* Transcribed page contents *
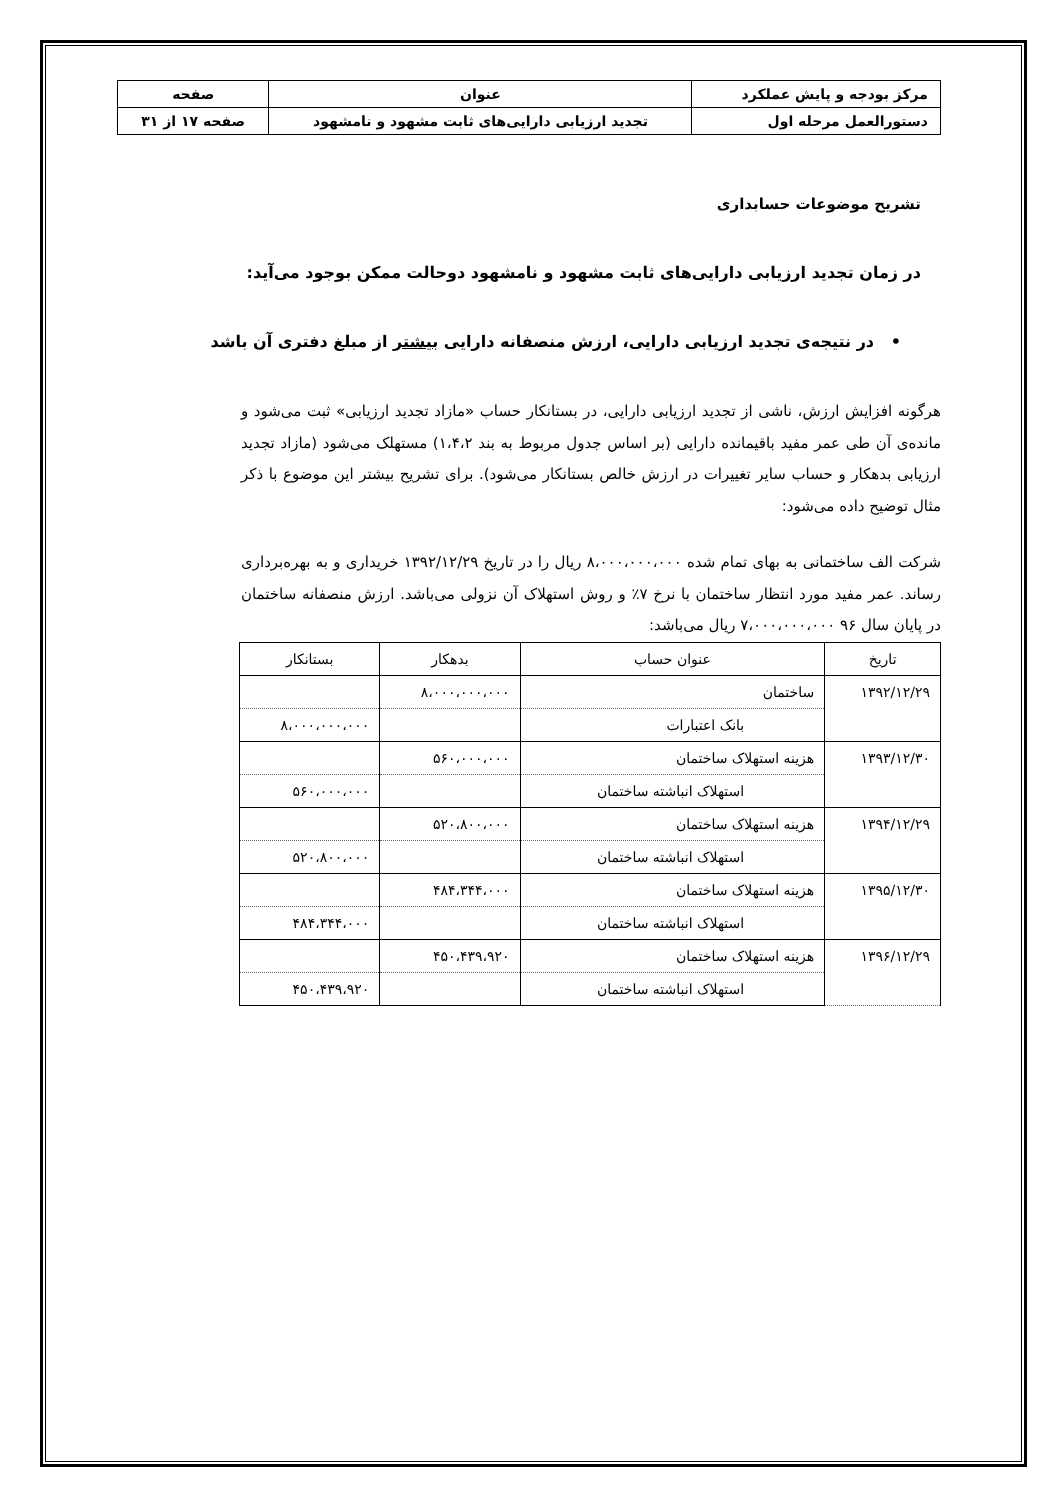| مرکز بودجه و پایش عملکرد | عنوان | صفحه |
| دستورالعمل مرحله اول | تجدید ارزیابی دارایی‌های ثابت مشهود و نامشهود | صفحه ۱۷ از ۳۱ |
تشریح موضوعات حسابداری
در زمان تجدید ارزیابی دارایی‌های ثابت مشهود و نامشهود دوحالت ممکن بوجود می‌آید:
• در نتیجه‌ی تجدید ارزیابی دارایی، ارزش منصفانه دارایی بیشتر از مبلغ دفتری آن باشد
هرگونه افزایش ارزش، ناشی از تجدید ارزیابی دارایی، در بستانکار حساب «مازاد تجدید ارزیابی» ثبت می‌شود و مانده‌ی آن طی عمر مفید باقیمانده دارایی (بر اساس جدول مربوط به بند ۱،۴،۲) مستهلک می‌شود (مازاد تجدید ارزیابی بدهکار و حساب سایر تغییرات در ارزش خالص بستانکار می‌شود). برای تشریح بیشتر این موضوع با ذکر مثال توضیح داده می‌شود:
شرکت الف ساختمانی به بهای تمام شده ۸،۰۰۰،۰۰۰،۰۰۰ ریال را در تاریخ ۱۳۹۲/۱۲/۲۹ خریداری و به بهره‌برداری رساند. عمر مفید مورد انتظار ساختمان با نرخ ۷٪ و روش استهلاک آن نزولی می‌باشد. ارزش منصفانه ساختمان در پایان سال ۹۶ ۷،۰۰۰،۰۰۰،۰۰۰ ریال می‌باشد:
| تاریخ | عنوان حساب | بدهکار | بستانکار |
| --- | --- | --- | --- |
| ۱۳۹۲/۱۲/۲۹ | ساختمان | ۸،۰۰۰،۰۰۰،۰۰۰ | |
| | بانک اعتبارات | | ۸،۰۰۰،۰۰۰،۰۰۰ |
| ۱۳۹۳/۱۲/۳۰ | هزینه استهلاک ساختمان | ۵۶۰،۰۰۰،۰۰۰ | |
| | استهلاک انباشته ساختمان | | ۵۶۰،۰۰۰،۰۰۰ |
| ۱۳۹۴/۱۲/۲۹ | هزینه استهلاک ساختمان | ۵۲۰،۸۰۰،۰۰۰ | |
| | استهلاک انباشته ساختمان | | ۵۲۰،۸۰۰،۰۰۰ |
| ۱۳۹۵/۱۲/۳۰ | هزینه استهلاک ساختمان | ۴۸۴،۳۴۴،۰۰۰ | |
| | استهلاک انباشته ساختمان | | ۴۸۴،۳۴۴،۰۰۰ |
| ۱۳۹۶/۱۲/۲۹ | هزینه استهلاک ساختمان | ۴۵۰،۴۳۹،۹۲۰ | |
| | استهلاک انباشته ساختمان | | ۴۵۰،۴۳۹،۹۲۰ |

...

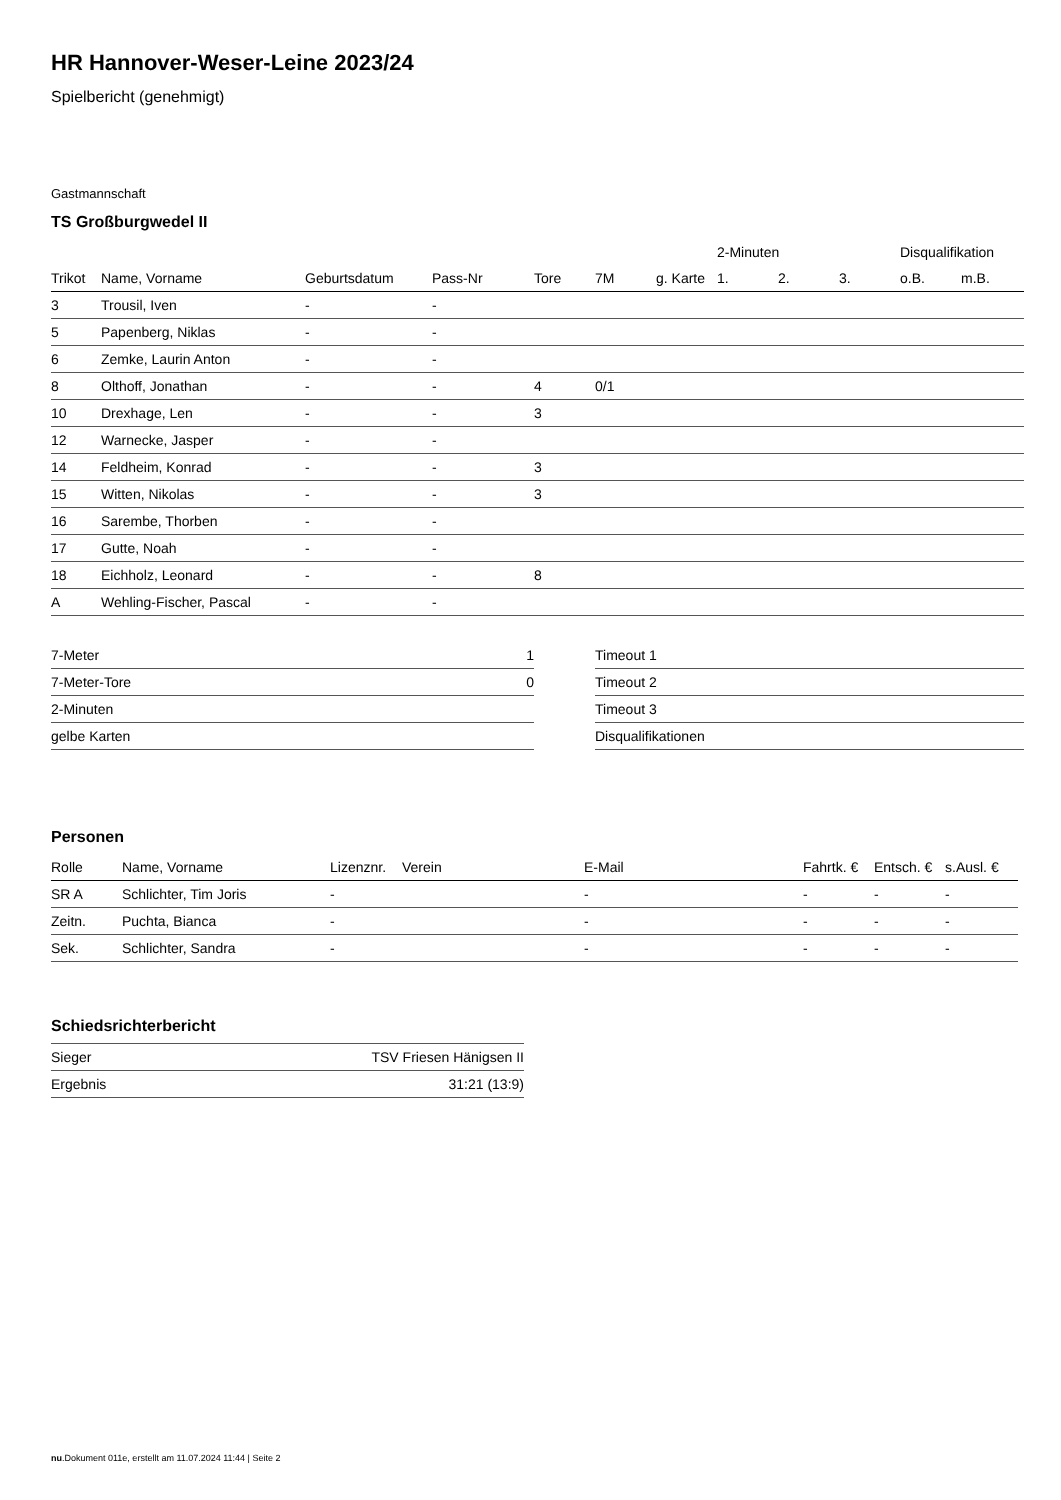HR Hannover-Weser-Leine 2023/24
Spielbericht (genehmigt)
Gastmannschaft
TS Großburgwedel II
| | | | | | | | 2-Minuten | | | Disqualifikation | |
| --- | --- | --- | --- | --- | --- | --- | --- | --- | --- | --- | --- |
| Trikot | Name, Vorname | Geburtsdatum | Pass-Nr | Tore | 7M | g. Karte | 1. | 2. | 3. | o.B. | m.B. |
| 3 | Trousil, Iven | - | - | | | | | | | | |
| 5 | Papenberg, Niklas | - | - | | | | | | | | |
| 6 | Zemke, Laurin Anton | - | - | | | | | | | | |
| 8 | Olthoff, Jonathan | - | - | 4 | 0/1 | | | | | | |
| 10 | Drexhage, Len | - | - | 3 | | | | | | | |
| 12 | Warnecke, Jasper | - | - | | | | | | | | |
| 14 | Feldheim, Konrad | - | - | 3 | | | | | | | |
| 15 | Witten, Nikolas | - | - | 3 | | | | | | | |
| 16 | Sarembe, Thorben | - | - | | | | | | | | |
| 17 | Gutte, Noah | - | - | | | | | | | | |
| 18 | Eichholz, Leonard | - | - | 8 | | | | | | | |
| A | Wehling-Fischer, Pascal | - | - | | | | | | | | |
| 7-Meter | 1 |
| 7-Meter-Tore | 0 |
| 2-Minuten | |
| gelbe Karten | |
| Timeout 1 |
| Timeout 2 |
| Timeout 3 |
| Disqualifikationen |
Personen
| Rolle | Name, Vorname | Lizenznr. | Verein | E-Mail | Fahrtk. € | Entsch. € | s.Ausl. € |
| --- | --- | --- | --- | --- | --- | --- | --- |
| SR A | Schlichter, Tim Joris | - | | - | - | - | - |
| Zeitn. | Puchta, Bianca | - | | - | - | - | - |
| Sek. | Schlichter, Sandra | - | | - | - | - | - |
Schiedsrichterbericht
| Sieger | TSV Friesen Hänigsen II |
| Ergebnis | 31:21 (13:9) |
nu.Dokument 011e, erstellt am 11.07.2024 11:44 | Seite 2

==

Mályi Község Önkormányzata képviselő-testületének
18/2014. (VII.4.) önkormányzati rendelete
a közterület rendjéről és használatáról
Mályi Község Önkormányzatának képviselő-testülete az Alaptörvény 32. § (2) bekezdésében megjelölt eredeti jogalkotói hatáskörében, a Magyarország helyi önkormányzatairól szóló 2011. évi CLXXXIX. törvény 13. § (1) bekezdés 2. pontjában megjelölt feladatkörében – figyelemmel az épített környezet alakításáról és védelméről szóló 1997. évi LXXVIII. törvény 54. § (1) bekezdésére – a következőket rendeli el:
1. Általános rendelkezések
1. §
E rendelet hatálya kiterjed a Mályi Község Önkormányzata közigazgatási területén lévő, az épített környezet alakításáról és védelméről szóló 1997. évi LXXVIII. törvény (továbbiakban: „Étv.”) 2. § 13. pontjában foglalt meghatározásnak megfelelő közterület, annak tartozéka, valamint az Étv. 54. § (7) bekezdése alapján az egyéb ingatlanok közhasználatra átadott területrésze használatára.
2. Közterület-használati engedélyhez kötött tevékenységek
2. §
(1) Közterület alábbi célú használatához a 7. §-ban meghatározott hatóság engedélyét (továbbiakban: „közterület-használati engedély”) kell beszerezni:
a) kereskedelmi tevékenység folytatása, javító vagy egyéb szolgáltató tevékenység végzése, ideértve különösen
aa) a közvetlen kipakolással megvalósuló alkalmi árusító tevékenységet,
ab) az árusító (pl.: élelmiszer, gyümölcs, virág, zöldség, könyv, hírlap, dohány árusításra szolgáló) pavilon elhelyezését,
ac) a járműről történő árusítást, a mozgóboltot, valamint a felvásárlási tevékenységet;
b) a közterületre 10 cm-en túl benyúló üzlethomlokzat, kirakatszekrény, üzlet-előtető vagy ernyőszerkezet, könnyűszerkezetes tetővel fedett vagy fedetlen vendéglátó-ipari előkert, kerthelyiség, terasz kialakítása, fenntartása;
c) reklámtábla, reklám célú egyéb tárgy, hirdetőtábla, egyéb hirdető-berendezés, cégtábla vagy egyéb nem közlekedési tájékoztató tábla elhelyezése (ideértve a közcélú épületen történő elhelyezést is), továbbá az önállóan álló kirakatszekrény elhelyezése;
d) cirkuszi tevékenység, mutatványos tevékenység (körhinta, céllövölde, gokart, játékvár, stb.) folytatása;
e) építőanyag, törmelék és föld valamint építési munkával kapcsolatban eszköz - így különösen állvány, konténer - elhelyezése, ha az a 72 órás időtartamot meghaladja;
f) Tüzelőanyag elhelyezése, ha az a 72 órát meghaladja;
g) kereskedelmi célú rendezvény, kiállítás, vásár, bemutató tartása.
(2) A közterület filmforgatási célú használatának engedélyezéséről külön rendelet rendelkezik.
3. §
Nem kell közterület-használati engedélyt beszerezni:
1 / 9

* What the exercise asks *
Pull every line containing "használati" out of the records.

* Response area *
2. Közterület-használati engedélyhez kötött tevékenységek
(1) Közterület alábbi célú használatához a 7. §-ban meghatározott hatóság engedélyét (továbbiakban: „közterület-használati engedély”) kell beszerezni:
Nem kell közterület-használati engedélyt beszerezni:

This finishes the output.